She said optimism around the next step of NSW lockdowns easing on June 1 will herald a consumer spending surge, and further stoke sharemarket confidence.
This week pubs, clubs, cafes and restaurants will be able to serve up to 50 customers at a time, and beauty salons, galleries, libraries and museums will be allowed to reopen. Travel to regional NSW will also be permitted.
“You will see this pent-up demand – people will spend. People will return to the shops,” Ms Liu said.
“So much of the stimulus is yet to flow to the shops, and lower income brackets (who are more likely to have received government stimulus) are more prone to spend. The very near term is a very positive news flow.”
Australian Eagle Asset Management’s chief investment officer Sean Sequeira is more cautious.
He says much of the predicted rise in consumer spending has already been factored into the market’s recent surge.
He says it will be the flow of company updates that will more determine the direction of the market.
“People are seeing well past the end of the lockdown phase now and want to know if companies have improved their outlooks from when they pulled guidance,” Mr Sequeira said
Mr Sequiera said he understood why the market had rallied so hard since hitting a nadir on March 23 but questioned whether the subsequent 30.7 per cent rise was too much, too soon.
“We think the rally may have got a little bit ahead of itself … I wouldn’t be surprised if we saw a bit of a consolidation phase from here,” he said.
“We can understand the reasons why the markets will continue to go up, but now I think we need confirmation as to where we expect earrings to come by in the next year or so, not just the next six months.”
Profit taking capped gains at the end of an extraordinary week for the ASX where five straight weeks of gains accelerated amid a catch-up rally for the unloved banking sector.
Despite slipping on Friday, the financials added 11.1 per cent for the week and the wider ASX 200 4.7 per cent.

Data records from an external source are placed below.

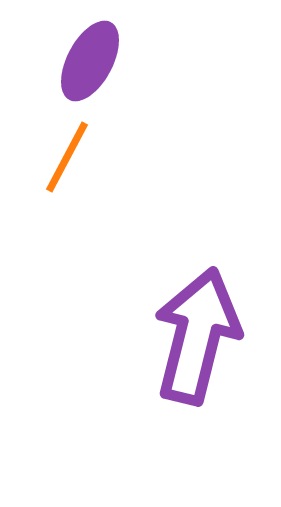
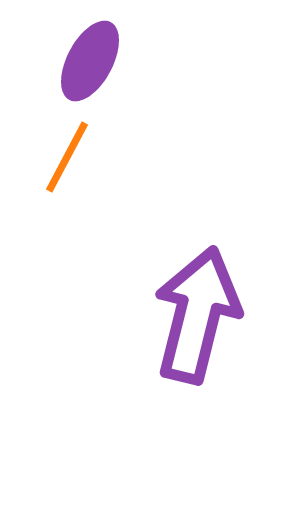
purple arrow: moved 21 px up
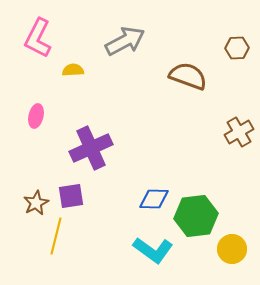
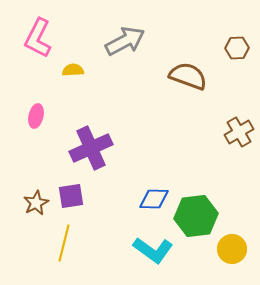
yellow line: moved 8 px right, 7 px down
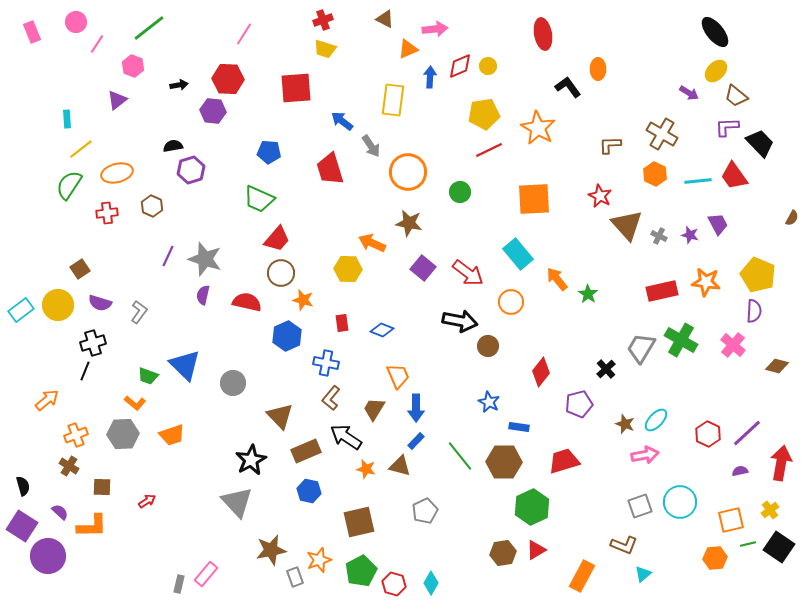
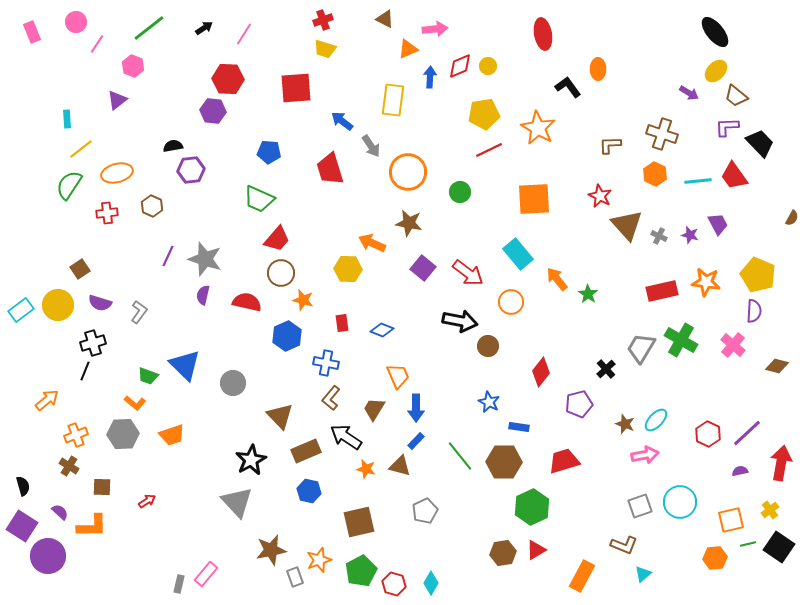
black arrow at (179, 85): moved 25 px right, 57 px up; rotated 24 degrees counterclockwise
brown cross at (662, 134): rotated 12 degrees counterclockwise
purple hexagon at (191, 170): rotated 12 degrees clockwise
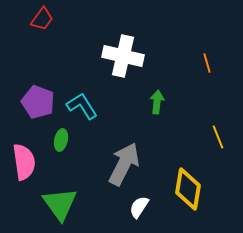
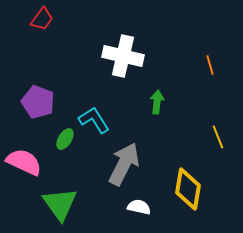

The week ahead is littered with economic data that would usually prove crucial to market sentiment, but which analysts say has mostly been priced in.
March quarter GDP figures and April building approvals are due on Wednesday, and a full read on April retail trade will be revealed on Thursday, along with the month’s international trade.
Analysts will be looking for colour from the Reserve Bank board meeting on Tuesday but the cash rate is not expected to shift from its current record low 0.25 per cent.